バブル絶頂の高校時代。麻布十番、銀座、川崎・・・、大気さんの行動範囲、交友範囲はどこまでも広がる。はやりの「クラブ」で、景樹氏が「お立ち台」に乗って、扇子をヒラヒラ振り回し、踊っている姿を見かけたこともあった。母の気持ち露知らずの父子であった。そんな折も、神をひたすら信じ、祈る母の姿を大気さんは見ていた。

高校時代には、俳優デビューもしていた。デビュー作は、矢沢永吉さん初主演作という大舞台であったが、子役上がり、実力派の新人俳優、女優がうごめくこの世界で、毎日パーティ三昧だった高校生がのし上がって行けるはずもなかった。「『親の七光り』を恥ずかしいと思ったことはなかったですね。むしろ、『他の家庭と違ってラッキー』なんて当時は思っていました」と話す。

高校卒業後、「起業家」を目指し、数々の事業に手を出すが全て失敗。ギャンブル癖が抜けず、一獲千金を狙ってなけなしの金を賭博に使ったこともあった。結果、多額の借金を負い自己破産。

しかし、大気さん32歳のとき、転機が訪れた。以前お世話になっていた社長に電話をかけた時だった。社長の周りにはいつも有名芸能人がいて、運転手付きの高級車を乗り回していた。その社長がタクシー運転手として日銭を稼いでいるというのだ。リーマンショックの煽りを受け、事業に行き詰まったその社長は、「家族を養うためにはしょうがない」とタクシー運転手になっていた。
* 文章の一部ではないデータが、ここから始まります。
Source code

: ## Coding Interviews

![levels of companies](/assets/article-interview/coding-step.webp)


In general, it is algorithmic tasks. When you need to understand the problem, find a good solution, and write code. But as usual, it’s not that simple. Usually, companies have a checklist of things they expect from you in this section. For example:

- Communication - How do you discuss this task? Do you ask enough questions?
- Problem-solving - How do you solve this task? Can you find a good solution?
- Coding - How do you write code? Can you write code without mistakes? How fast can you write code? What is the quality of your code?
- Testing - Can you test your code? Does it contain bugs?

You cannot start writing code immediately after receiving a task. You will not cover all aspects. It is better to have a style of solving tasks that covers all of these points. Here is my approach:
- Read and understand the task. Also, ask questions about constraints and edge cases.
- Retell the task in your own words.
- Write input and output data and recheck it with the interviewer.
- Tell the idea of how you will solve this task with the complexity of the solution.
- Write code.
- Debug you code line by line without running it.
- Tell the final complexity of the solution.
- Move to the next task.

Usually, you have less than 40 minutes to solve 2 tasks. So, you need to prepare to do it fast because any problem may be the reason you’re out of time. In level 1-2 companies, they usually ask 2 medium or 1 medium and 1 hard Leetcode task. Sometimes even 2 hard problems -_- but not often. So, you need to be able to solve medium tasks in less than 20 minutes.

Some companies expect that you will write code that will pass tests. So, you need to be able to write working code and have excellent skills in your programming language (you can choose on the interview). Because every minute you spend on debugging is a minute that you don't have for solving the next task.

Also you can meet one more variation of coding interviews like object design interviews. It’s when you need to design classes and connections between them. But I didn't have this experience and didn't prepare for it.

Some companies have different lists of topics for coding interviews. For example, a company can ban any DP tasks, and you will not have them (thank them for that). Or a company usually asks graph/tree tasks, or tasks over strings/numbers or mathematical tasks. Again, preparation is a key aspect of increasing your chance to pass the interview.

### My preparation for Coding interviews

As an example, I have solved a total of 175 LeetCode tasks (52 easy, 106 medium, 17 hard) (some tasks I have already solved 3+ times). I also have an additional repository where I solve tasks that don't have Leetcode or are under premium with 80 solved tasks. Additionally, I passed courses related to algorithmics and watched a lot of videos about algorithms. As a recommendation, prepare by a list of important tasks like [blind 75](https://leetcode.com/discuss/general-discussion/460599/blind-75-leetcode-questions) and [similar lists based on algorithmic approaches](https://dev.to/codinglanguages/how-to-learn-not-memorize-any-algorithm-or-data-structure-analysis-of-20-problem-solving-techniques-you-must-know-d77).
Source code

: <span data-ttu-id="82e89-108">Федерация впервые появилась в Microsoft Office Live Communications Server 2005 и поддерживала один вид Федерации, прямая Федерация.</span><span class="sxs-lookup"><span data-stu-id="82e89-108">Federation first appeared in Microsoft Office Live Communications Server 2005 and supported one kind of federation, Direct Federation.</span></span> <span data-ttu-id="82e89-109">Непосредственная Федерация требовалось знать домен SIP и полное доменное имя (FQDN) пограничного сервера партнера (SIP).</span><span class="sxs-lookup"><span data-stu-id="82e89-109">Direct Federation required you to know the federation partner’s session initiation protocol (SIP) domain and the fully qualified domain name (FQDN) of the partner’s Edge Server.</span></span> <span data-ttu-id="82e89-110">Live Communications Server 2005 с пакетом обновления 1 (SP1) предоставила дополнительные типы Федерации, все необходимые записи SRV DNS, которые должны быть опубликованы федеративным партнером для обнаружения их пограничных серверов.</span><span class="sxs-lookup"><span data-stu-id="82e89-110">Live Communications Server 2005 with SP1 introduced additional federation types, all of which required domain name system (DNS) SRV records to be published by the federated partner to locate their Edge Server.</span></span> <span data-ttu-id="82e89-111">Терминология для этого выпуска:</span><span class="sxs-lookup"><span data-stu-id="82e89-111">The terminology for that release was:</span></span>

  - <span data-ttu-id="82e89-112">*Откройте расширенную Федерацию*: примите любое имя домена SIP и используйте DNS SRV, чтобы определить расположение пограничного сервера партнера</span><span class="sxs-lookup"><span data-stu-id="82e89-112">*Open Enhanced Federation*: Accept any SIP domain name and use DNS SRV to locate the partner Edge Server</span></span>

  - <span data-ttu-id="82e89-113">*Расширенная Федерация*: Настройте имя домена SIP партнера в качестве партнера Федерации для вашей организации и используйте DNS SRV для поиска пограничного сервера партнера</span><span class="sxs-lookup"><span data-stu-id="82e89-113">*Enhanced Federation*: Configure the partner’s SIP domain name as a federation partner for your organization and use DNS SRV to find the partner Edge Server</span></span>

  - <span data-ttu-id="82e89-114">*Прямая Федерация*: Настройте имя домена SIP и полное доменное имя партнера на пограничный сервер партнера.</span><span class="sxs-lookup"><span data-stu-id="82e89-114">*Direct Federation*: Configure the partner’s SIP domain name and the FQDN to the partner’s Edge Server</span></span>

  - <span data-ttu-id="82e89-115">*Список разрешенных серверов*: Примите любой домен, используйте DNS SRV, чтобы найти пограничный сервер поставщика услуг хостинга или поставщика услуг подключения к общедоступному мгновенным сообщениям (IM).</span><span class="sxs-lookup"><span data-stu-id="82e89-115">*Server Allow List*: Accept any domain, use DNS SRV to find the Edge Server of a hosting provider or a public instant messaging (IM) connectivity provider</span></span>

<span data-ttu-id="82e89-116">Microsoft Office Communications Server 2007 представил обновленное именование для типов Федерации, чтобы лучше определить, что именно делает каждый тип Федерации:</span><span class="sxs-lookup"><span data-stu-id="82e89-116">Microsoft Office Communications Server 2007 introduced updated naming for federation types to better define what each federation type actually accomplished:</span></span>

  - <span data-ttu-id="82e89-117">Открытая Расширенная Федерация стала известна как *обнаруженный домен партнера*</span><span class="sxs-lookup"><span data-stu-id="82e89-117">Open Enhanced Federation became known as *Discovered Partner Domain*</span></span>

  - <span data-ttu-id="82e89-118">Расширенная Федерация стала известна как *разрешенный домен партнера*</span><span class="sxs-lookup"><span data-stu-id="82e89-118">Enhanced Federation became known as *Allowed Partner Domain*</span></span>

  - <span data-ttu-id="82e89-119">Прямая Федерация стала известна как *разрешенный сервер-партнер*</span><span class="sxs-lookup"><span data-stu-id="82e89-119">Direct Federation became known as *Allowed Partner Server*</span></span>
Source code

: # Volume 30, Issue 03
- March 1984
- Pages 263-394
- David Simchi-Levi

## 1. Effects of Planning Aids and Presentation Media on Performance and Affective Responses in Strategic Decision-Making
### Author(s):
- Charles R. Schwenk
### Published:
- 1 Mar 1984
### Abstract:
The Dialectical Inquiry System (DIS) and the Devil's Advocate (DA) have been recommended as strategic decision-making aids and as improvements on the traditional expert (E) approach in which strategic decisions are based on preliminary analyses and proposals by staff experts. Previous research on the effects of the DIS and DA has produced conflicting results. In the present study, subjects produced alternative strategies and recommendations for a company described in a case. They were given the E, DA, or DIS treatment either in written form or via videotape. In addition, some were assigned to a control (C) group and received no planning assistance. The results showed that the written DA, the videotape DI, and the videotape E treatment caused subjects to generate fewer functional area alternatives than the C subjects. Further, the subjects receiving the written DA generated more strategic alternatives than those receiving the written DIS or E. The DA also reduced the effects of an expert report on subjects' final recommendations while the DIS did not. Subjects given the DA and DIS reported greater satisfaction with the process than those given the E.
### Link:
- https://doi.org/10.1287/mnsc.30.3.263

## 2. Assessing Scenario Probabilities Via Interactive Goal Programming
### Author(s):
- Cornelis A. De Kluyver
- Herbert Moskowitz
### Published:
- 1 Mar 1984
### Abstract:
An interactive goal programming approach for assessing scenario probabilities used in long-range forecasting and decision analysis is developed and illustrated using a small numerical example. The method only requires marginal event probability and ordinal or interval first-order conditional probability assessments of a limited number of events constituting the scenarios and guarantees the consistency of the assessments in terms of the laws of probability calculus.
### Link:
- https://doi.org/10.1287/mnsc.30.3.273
【インタビュー】カリスマタクシー運転手・下田大気さん 直木賞作家の息子として生まれて
進藤龍也牧師が主宰する「ザアカイの家」で証する大気さん

大気さんはこの話しをきっかけに、「今度こそ人生のやり直しをしたい」とタクシーの運転手になることを心に決めた。研修を経てすぐに勤務は始まる。十代から遊び尽くした歌舞伎町は、抜け道も、渋滞の時間帯も、そこに集まる人の範囲もパターンもよく分かっていた。入社3、4カ月で業界トップクラスの売上となり、周囲からは「何か憑(つ)き物が憑いてる」と言われたこともあった。

「僕にしてみれば、当然といえば当然。日々祈り、聖書を読み、神様により頼んだ生活を送っていただけですね。『憑き物』と世間は言うけれど、それはイエス様なんですよね。タクシーの運転手は、お客様を乗せているとき以外は、ほとんどが一人。休憩中には聖書を読み、運転しながら祈り、業務をこなす。そうすると、不思議と『良いお客さん』が舞い込んでくる」と大気さんは話す。

現在は、タクシー運転手の派遣事業、コンサルティングなどを中心に活躍している大気さん。「僕のような『ダメダメ人間』でも変わることができたのは、イエス様のお陰。僕がどんなに悪行三昧だったときにも、母は祈っていてくれました。僕は今、このタクシー業界の中で神様の栄光を表す者として立たされていると感じています。僕のところには、毎日たくさんの相談が寄せられています。彼ら一人ひとりのために祈っている。いつか、彼らもイエス様の愛に触れる日が来るような気がするんです」と力強く語る。

「お父様も喜んでいらっしゃるでしょう?大気さんの変わり様を見て、クリスチャンになる準備ができたのでは?」と尋ねると、「そうですね。母はずっと父のために祈っている。昔から今も変わらず祈っています。私も兄も祈っています」と優しく微笑んだ。

大気さんは、「ザアカイの家」を主宰する進藤龍也牧師と今後、伝道パートナーとして、さまざまな形で活動していく予定だという。これから先、神様の計画がどこにあるのか・・・大気さんのさらなる活躍を期待してやまない。